PASSAGE TO READ.
******

Research examines how COVID-19 affects people’s mental health

Diet and lifestyle 15. jun 2021 2 min Clinical Nurse Specialist Malene Missel Written by Josefine Topsøe

COVID-19 is more than an infectious disease caused by the novel SARS-CoV-2. Researchers in Denmark therefore investigated how being infected with COVID-19 affected people’s mental health during the first wave of the pandemic. Narrative interviews revealed how the participants experienced COVID-19 as a threat to their existence and bodily perception and as interfering in ordinary social relationships.

2020 will forever be the year in which such words as pandemic, infectivity and isolation were massively integrated into everyday language. The first cases of COVID-19 arriving in Denmark in the early spring kick-started a research wave focusing on the clinical characteristics of COVID-19. However, some researchers chose a somewhat different angle on how COVID-19 affected people.

“In the first wave of the pandemic with COVID-19 being caused by a new and unknown virus, we were interested in investigating how people experienced having this disease. Considerable pathophysiological research had already been conducted but there were no studies on the mental health aspects or experiences from hospitals,” explains Malene Missel, Senior Research and Clinical Nursing Specialist, Heart Centre, Rigshospitalet, Copenhagen.

Fifteen people 22–67 years old participated in the study. All had developed COVID-19 during the first wave of the pandemic and explained through narrative interviews how they had experienced COVID-19. Five participants were hospitalized with severe symptoms, and 10 were in home isolation.

******

TASKS TO COMPLETE.
1. Please translate this sentence from the article on COVID-19 and mental health into Spanish: "Fifteen people 22–67 years old participated in the study."
2. Carry on the article on COVID-19 and mental health, picking up after its final sentence.

Stored data entries.
******

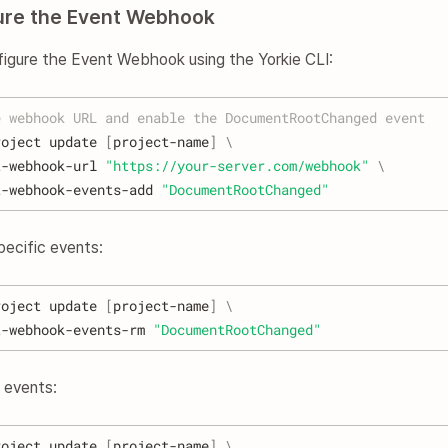
gure the Event Webhook
figure the Event Webhook using the Yorkie CLI:
e webhook URL and enable the DocumentRootChanged event
roject update 
[
project-name
]
\
t-webhook-url 
"https://your-server.com/webhook"
\
t-webhook-events-add 
"DocumentRootChanged"
pecific events:
roject update 
[
project-name
]
\
t-webhook-events-rm 
"DocumentRootChanged"
l events:
roject update 
[
project-name
]
\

******

ANSWERS GIVEN.
1. Quince personas de entre 22 y 67 años participaron en el estudio.

2.
A threat to their existence

After developing COVID-19, the participants suddenly experienced being more conscious of the existential dimension of life than before COVID-19, thinking “Why me?” or “This simply cannot be real”. Malene Missel explains how the unknown disease trajectory contributed to the feeling of existential threat but also highlights how the media’s incessant coverage of the worldwide news about the new virus led to an increased sense of seriousness and threat.

A threat to bodily perception

The unknown trajectory and associated loss of security and control also meant that the participants were in an unknown situation with heightened focus on physical symptoms. The participants explained how they lost both confidence in and control over their body and began to doubt the signals their body sent, such that COVID-19 altered self-esteem, mood, emotions and thoughts.

“People experienced insecurity in their own body, precisely because COVID-19 and its symptoms differed from anything experienced before, and people therefore had difficulty in determining when or whether to react to the symptoms,” says Malene Missel.

Interfering in ordinary social relationships

Social conditions became significant when the participants became ill. They received enormous practical and emotional support from their social networks. This care, attention and love helped the participants through a difficult time marked by insecurity and loneliness.

“The relationships they used to have with other people virtually vanished, especially for those who were hospitalized, since they were only surrounded by healthcare personnel wearing personal protective equipment, and this could contribute to feeling lonely,” explains Malene Missel.

Conducting the interviews during the first wave led to greater focus on the unknown aspect, since fewer people had COVID-19 and less was known about people with COVID-19. The participants experienced great helpfulness from their social networks but also special attention by experiencing being known as someone who has had COVID-19, and this continued after they were no longer ill.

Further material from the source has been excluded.